From the first line to the last, print the data exactly as written.
BEGIN
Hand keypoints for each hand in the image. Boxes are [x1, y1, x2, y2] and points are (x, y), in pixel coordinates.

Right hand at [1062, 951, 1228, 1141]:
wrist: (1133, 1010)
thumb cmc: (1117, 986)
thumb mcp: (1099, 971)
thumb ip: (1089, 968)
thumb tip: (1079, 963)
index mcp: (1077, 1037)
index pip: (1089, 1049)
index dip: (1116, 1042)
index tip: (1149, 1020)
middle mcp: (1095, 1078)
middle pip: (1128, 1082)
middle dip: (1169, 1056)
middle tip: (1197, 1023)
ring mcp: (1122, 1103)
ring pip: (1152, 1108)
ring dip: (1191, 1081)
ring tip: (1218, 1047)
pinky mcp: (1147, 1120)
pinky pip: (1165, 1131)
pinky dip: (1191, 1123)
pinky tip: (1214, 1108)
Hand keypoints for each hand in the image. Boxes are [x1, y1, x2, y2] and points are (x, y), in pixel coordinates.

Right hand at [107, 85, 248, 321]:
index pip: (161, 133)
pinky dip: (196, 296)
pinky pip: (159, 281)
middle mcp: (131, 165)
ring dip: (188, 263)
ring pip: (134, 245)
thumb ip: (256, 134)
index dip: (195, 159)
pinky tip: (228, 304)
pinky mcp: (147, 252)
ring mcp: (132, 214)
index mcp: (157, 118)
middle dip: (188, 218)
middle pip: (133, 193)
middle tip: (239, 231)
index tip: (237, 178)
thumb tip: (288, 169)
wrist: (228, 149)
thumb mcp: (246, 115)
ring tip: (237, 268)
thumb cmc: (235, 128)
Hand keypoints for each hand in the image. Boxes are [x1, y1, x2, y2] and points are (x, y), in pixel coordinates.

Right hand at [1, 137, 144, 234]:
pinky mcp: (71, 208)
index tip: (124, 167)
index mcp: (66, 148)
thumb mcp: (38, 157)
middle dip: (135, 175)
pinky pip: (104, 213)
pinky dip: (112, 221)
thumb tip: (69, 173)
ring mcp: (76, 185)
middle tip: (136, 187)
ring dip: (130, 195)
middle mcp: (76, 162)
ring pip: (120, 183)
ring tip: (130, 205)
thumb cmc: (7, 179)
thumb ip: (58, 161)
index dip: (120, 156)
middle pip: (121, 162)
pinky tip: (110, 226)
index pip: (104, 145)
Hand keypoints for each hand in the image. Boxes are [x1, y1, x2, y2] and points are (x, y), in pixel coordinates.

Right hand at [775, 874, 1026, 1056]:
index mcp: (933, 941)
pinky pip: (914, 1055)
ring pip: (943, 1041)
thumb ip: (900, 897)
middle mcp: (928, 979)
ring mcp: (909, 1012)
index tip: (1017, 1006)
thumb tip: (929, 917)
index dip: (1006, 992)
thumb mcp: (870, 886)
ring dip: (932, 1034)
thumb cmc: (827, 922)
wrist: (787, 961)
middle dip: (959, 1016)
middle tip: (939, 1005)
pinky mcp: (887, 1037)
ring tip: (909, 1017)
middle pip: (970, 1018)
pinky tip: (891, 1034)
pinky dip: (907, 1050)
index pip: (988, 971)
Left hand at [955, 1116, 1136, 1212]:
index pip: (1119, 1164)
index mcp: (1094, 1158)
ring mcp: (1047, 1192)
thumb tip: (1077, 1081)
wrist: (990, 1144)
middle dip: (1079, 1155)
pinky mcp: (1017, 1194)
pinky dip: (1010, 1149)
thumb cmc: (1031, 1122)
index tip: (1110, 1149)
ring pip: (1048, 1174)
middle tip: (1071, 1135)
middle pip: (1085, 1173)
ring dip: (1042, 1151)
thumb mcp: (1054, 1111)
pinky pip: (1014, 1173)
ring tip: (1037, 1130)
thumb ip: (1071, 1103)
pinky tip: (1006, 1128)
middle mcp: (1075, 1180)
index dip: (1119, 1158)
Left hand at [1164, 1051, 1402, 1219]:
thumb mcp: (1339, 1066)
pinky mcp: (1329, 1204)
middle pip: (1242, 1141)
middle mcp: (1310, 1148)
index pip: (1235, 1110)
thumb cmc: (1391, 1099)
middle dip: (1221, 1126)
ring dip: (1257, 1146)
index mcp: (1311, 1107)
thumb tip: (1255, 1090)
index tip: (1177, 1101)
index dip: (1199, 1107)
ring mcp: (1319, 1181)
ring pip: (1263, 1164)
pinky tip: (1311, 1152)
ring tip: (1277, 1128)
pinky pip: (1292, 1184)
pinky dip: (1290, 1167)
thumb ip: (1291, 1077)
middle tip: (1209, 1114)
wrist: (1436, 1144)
END
WRITTEN ANSWER >>
Hand keypoints for each hand in the image. Boxes are [x1, y1, x2, y2] and points are (x, y), in pixel coordinates.

Right hand at [1062, 951, 1228, 1141]:
wrist: (1133, 1010)
thumb cmc: (1117, 986)
thumb mcp: (1099, 971)
thumb ip: (1089, 968)
thumb tip: (1079, 963)
index mcp: (1077, 1037)
index pip: (1089, 1049)
index dip: (1116, 1042)
index tip: (1149, 1020)
middle mcp: (1095, 1078)
middle pip: (1128, 1082)
middle dip: (1169, 1056)
middle tip: (1197, 1023)
ring mcp: (1122, 1103)
ring pip: (1152, 1108)
ring dip: (1191, 1081)
ring tip: (1218, 1047)
pinky mcp: (1147, 1120)
pinky pip: (1165, 1131)
pinky dip: (1191, 1123)
pinky tip: (1214, 1108)
Hand keypoints for each hand in the image. Boxes are [x1, y1, x2, y2] and points are (x, y), in pixel coordinates.

Right hand at [107, 85, 248, 321]:
index pip: (161, 133)
pinky dip: (196, 296)
pinky pip: (159, 281)
middle mcp: (131, 165)
ring dip: (188, 263)
ring pip: (134, 245)
thumb ip: (256, 134)
index dip: (195, 159)
pinky tip: (228, 304)
pinky mcp: (147, 252)
ring mcp: (132, 214)
index mcp: (157, 118)
middle dip: (188, 218)
middle pip: (133, 193)
middle tip: (239, 231)
index tip: (237, 178)
thumb tip: (288, 169)
wrist: (228, 149)
thumb mcp: (246, 115)
ring tip: (237, 268)
thumb cmc: (235, 128)
Hand keypoints for each hand in the image. Boxes are [x1, y1, x2, y2] and points are (x, y), in pixel coordinates.

Right hand at [1, 137, 144, 234]:
pinky mcp: (71, 208)
index tip: (124, 167)
index mcp: (66, 148)
thumb mcp: (38, 157)
middle dip: (135, 175)
pinky pip: (104, 213)
pinky dip: (112, 221)
thumb tip: (69, 173)
ring mcp: (76, 185)
middle tip: (136, 187)
ring dip: (130, 195)
middle mcp: (76, 162)
ring pip: (120, 183)
ring tip: (130, 205)
thumb cmc: (7, 179)
thumb ip: (58, 161)
index dip: (120, 156)
middle pip: (121, 162)
pinky tip: (110, 226)
index pip: (104, 145)
Hand keypoints for each hand in the image. Boxes are [x1, y1, x2, y2] and points are (x, y), in pixel coordinates.

Right hand at [775, 874, 1026, 1056]:
index mcp: (933, 941)
pinky pip: (914, 1055)
ring pip: (943, 1041)
thumb ip: (900, 897)
middle mcp: (928, 979)
ring mcp: (909, 1012)
index tip: (1017, 1006)
thumb tip: (929, 917)
index dip: (1006, 992)
thumb mcp: (870, 886)
ring dip: (932, 1034)
thumb cmc: (827, 922)
wrist: (787, 961)
middle dip: (959, 1016)
middle tip: (939, 1005)
pinky mcp: (887, 1037)
ring tip: (909, 1017)
middle pip: (970, 1018)
pinky tip: (891, 1034)
pinky dip: (907, 1050)
index pip: (988, 971)
Left hand at [955, 1116, 1136, 1212]:
index pip: (1119, 1164)
index mcp: (1094, 1158)
ring mcp: (1047, 1192)
thumb tip: (1077, 1081)
wrist: (990, 1144)
middle dip: (1079, 1155)
pinky mcp: (1017, 1194)
pinky dip: (1010, 1149)
thumb cmc: (1031, 1122)
index tip: (1110, 1149)
ring pip: (1048, 1174)
middle tip: (1071, 1135)
middle pip: (1085, 1173)
ring dip: (1042, 1151)
thumb mcp: (1054, 1111)
pinky pip: (1014, 1173)
ring tip: (1037, 1130)
thumb ip: (1071, 1103)
pinky tip: (1006, 1128)
middle mcp: (1075, 1180)
index dip: (1119, 1158)
Left hand at [1164, 1051, 1402, 1219]:
thumb mcp: (1339, 1066)
pinky mcp: (1329, 1204)
middle pip: (1242, 1141)
middle mcp: (1310, 1148)
index pip: (1235, 1110)
thumb cmc: (1391, 1099)
middle dip: (1221, 1126)
ring dip: (1257, 1146)
index mcp: (1311, 1107)
thumb tip: (1255, 1090)
index tip: (1177, 1101)
index dip: (1199, 1107)
ring mcp: (1319, 1181)
ring pip: (1263, 1164)
pinky tip: (1311, 1152)
ring tip: (1277, 1128)
pinky pip: (1292, 1184)
pinky dip: (1290, 1167)
thumb ip: (1291, 1077)
middle tip: (1209, 1114)
wrist: (1436, 1144)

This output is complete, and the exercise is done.